Great read. A lot going on here, with a shift in mindset towards density, mixed uses. I recommend reading the whole article but I included an excerpt:

Quote:
Burk said the village’s planning process leading to this decision was consistent with what UrbanStreet Group and its partner in the redevelopment, Trilogy Investments, envisioned for the site: a need for density, diversity of uses and walkability. Burk sees the village’s decision as validation. “We purchased the site without zoning based on the belief Schaumburg would be on board,” Burk said of the 14-month process. UrbanStreet Group This aerial rendering shows the boundaries of UrbanStreet Group's planned redevelopment of the former Motorola Solutions campus in Schaumburg.

Burk envisions the campus with heavy multifamily and office density, along with complementary uses like entertainment and hospitality.

Last month, UrbanStreet Group and Trilogy secured $30.1M in financing from Pangea Mortgage Capital and T2 Capital Management. Burk said that money is earmarked toward demolishing most of the manufacturing buildings on the site, and redeveloping a 350K SF vacant office building into smaller floor plate, open office space. UrbanStreet Group expects to break ground on a 260-unit loft-style apartment building this summer, and expects other parcels of the site to go under contract over the next six months.

This is a major pendulum shift. Burk said the suburbs were originally formulated to segregate uses. In the post-World War II economic boom, veterans fled urban environments in waves to start families and careers, and suburban real estate development in the 1950s and '60s was dominated by mass-produced housing, shopping malls and sprawling low- to mid-rise office campuses. Today, demand from millennials reinvented downtown business districts into 24/7 live-work-play areas, often at the expense of the suburbs.

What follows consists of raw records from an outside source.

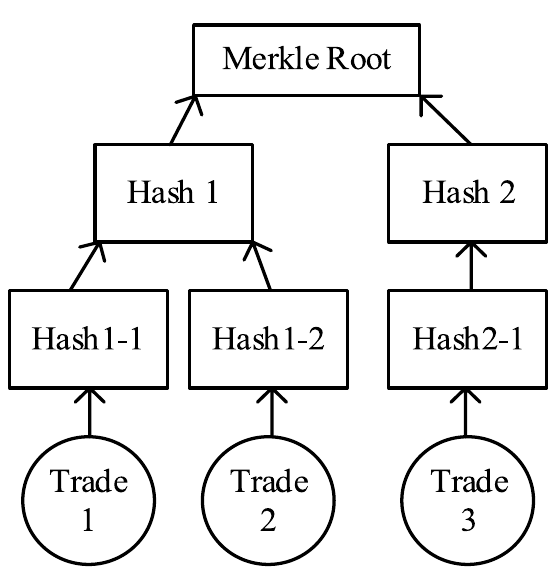
Fig. 3 Schematic diagram of Merkle tree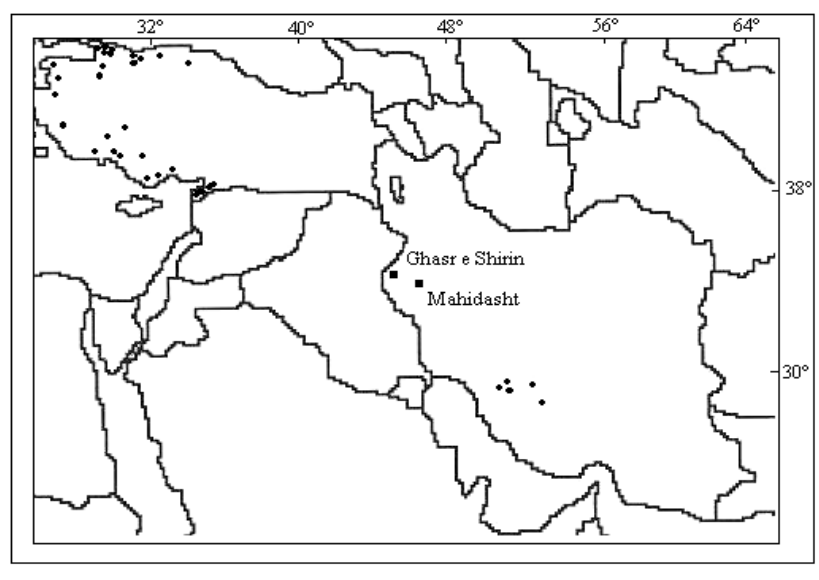
F IG .1.- Distribution map for M. capaccinii reported fro southern Iran ( (cid:19) ), western Iran ( (cid:18) ) and Turkey ( (cid:19) ). M ATERIAL AND M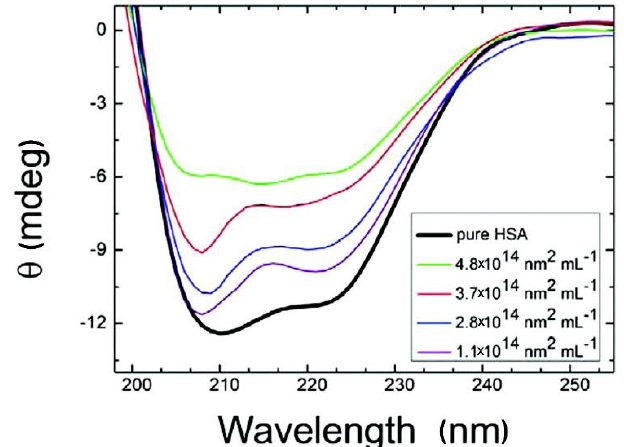
Figure 7. Circular dichroism (CD) spectra of HSA with citrate-stabilized silver NPs (diameter, 36 nm, with NP surface site concentrations ranging from 1.1 × 10 14 to 4.8 × 10 14 nm 2 · mL − 1 ). Reprinted with permission from [99]. Copyright (2012) American Chemical Society.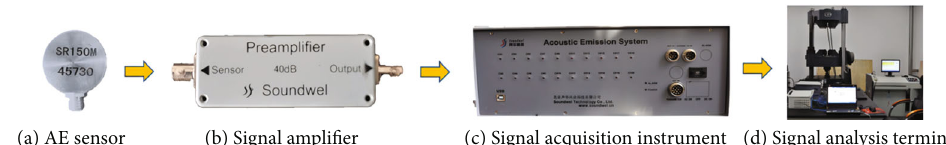
Figure 3: Acoustic emission signal transmission process.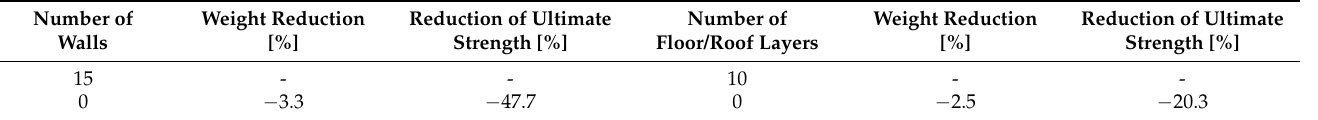
Table 8. Influence of selected printing parameters on the reduction of specimen weight and ulti- mate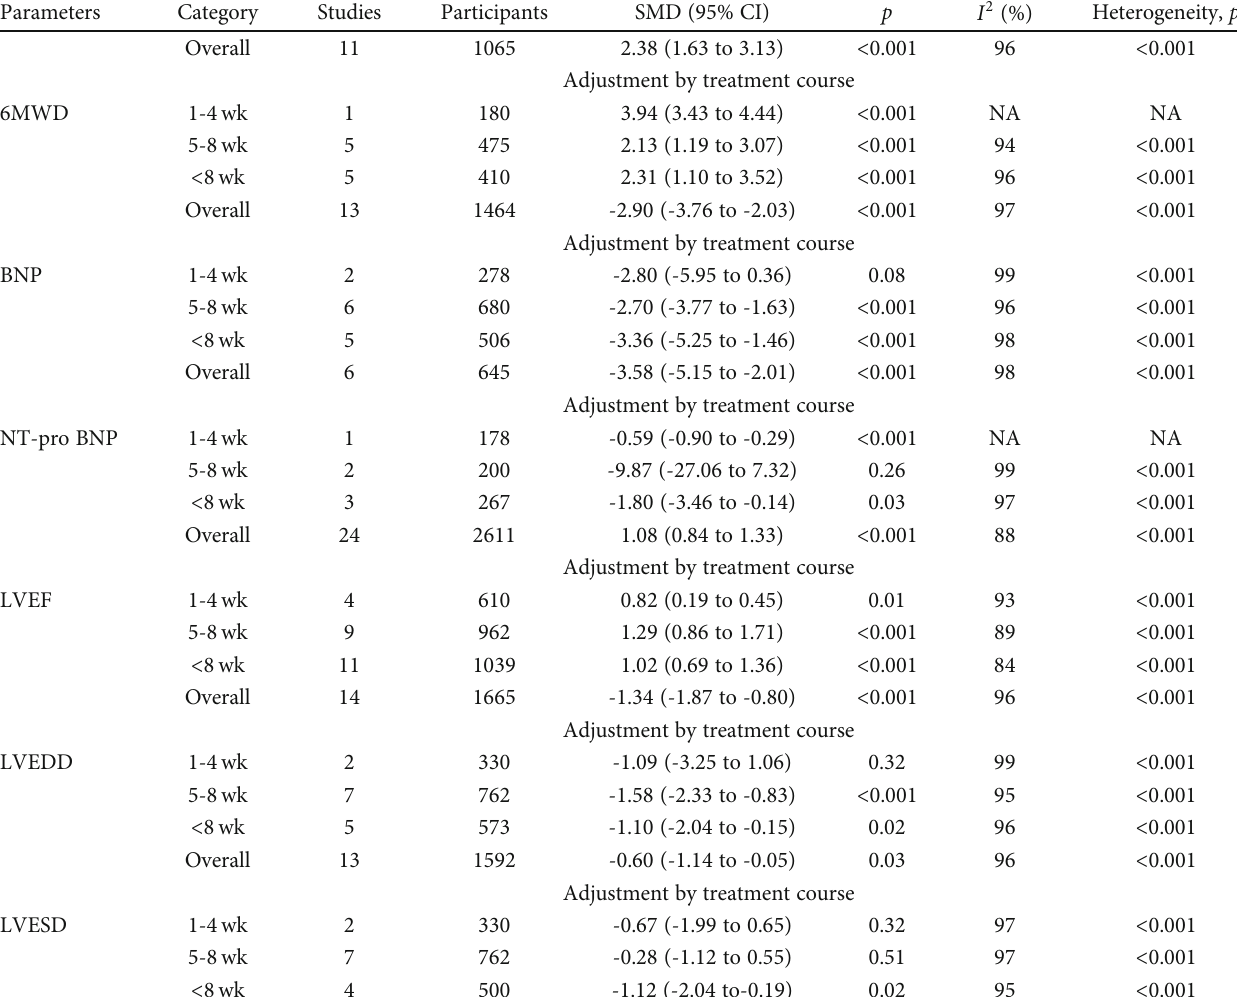
Table 1: Summarized results of the meta-analysis in high-quality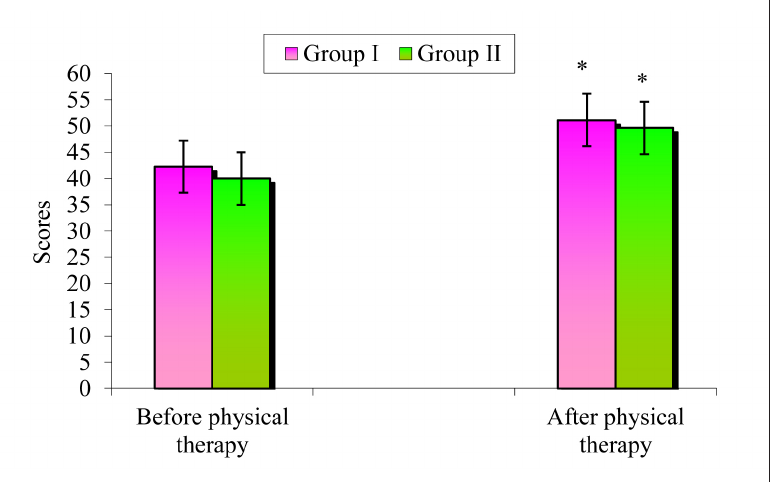
Figure 1. Mean Berg Balance Scale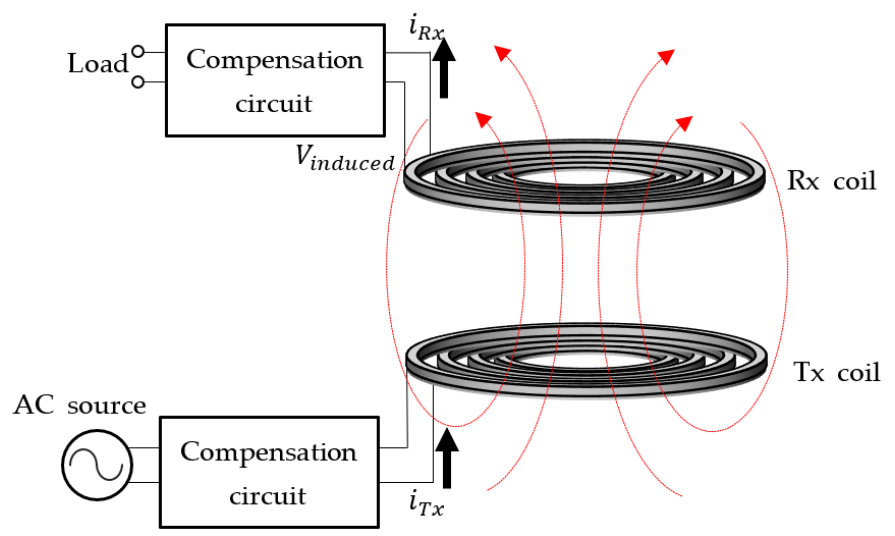
Figure 1. Principle of the inductive power transfer method.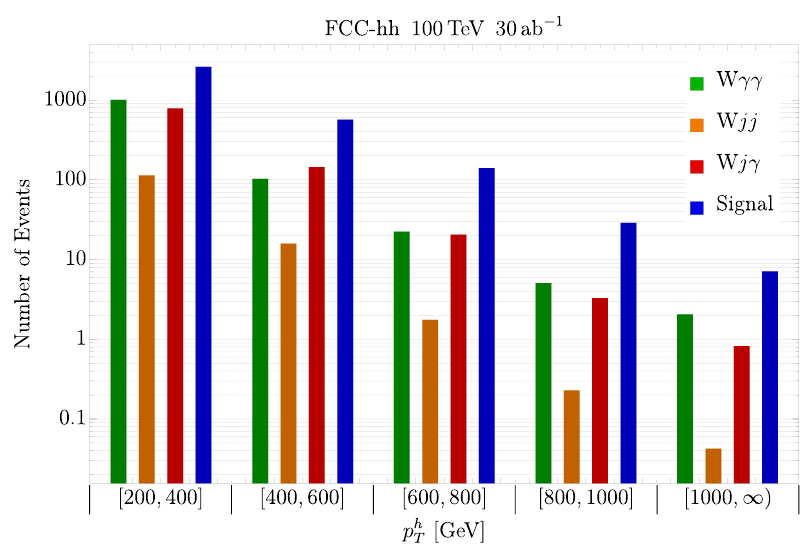
Figure 4 . Number of SM events per p h the FCC-hh assuming 30 ab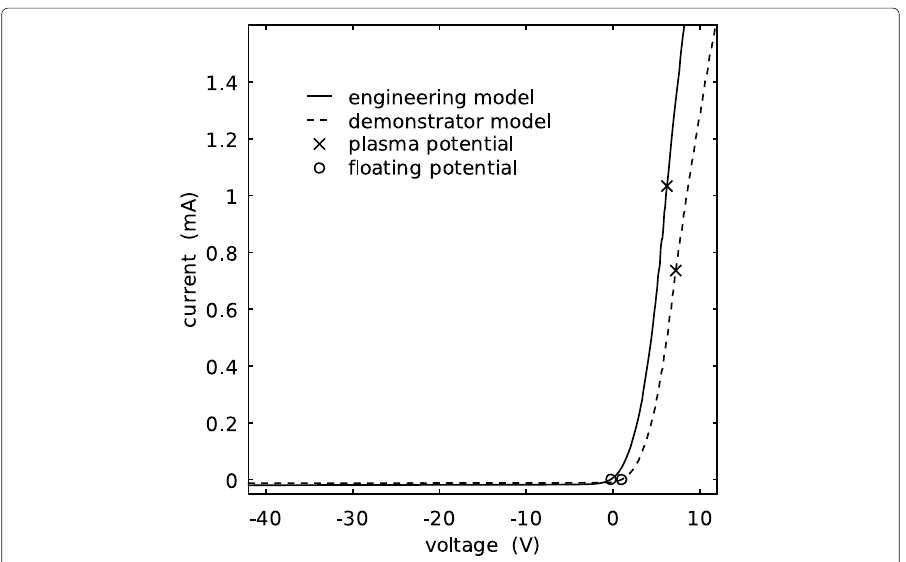
Fig. 16 LP measurements with the two sensors in the secondary plasma of a HEMPT. The two characteristics show quasi-simultaneous measurements with the two versions of the plasma sensor, i.e. engineering and demonstrator model. The aquisition time was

Chicago is lagging other major markets in suburban development activity. The majority of the 2.4M SF in new office inventory coming to Chicago this year is held in three downtown buildings: 151 North Franklin, 625 West Adams and McDonald’s new West Loop headquarters. That bucks a national trend of new office construction shifting from urban cores to the suburbs. Schaumburg’s decision to allow more density on the Motorola Solutions site allows UrbanStreet Group to create amenities that are attractive to support the worker base.